*** Opening Text excerpt ***

Anyway, I have a bugger of a head cold, so I'm not up to too much analysis today. (I'm really hoping I'm better for Thursday, when the schedule calls for an 8am flight for two meetings in Wellington, then flying back for the NetGuide Awards and the Damian Marley show.) So perhaps you might like to just watch some video on the boss's bandwidth:
Bill Maher on oppressed American Christians.
Jon Stewart on memos and war dates.
A trailer for the imminent new series of Doctor Who. Cybermen! The Beeb is also offering a different trailer amongst a crop of video downloads - allegedly for your mobile phone or Video iPod - which will play just fine in QuickTime and iTunes if you right-click on the MPEG4 link and save it, then remove the .txt file extension.
And, finally, this is basically worksafe, I think. It's an excerpt froman admirably robust Japanese English-teaching tape which forgoes the customary conversational topics in favour of a lesson in how to talk dirty. Or, rather, "sexy". Yeah, cockpit!
I had a little joust with the Sir Humphreys folks.

*** Closing Text excerpt ***
*** Opening Given information ***

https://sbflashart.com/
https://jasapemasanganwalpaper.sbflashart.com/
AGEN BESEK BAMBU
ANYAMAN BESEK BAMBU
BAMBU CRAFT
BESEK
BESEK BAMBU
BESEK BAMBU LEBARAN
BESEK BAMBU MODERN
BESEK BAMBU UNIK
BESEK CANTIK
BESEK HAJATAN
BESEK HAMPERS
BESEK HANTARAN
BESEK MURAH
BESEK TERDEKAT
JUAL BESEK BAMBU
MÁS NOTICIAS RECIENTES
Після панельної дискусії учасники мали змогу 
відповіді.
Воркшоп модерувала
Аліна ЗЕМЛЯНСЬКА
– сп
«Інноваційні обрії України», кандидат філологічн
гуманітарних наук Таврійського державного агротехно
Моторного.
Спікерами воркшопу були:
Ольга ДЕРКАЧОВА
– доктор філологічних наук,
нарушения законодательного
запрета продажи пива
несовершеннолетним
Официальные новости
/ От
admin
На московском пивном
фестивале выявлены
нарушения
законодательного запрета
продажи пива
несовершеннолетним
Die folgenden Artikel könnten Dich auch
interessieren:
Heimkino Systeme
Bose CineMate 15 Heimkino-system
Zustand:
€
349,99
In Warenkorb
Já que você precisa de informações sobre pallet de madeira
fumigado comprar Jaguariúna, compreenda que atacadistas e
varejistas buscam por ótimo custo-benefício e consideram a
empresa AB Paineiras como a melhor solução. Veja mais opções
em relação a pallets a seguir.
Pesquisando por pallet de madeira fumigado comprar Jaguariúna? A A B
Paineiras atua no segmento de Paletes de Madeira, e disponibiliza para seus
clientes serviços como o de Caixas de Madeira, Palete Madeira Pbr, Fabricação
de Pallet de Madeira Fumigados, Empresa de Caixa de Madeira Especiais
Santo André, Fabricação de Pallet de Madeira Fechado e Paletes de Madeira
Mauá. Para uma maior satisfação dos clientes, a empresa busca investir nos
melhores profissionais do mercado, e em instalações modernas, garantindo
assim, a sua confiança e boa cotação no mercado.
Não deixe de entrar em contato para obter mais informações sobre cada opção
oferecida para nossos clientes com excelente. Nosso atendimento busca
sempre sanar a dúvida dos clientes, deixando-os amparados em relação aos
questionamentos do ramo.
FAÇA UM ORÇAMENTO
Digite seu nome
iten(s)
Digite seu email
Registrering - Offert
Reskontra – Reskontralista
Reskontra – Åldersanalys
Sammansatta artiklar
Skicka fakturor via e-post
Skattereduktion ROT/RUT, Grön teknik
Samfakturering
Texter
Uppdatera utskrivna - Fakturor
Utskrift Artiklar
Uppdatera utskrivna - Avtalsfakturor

*** Closing Given information ***

Please return the blog post about the head cold and video links in full, word for word. The items above come from another source.

Anyway, I have a bugger of a head cold, so I'm not up to too much analysis today. (I'm really hoping I'm better for Thursday, when the schedule calls for an 8am flight for two meetings in Wellington, then flying back for the NetGuide Awards and the Damian Marley show.) So perhaps you might like to just watch some video on the boss's bandwidth:
Bill Maher on oppressed American Christians.
Jon Stewart on memos and war dates.
A trailer for the imminent new series of Doctor Who. Cybermen! The Beeb is also offering a different trailer amongst a crop of video downloads - allegedly for your mobile phone or Video iPod - which will play just fine in QuickTime and iTunes if you right-click on the MPEG4 link and save it, then remove the .txt file extension.
And, finally, this is basically worksafe, I think. It's an excerpt froman admirably robust Japanese English-teaching tape which forgoes the customary conversational topics in favour of a lesson in how to talk dirty. Or, rather, "sexy". Yeah, cockpit!
I had a little joust with the Sir Humphreys folks.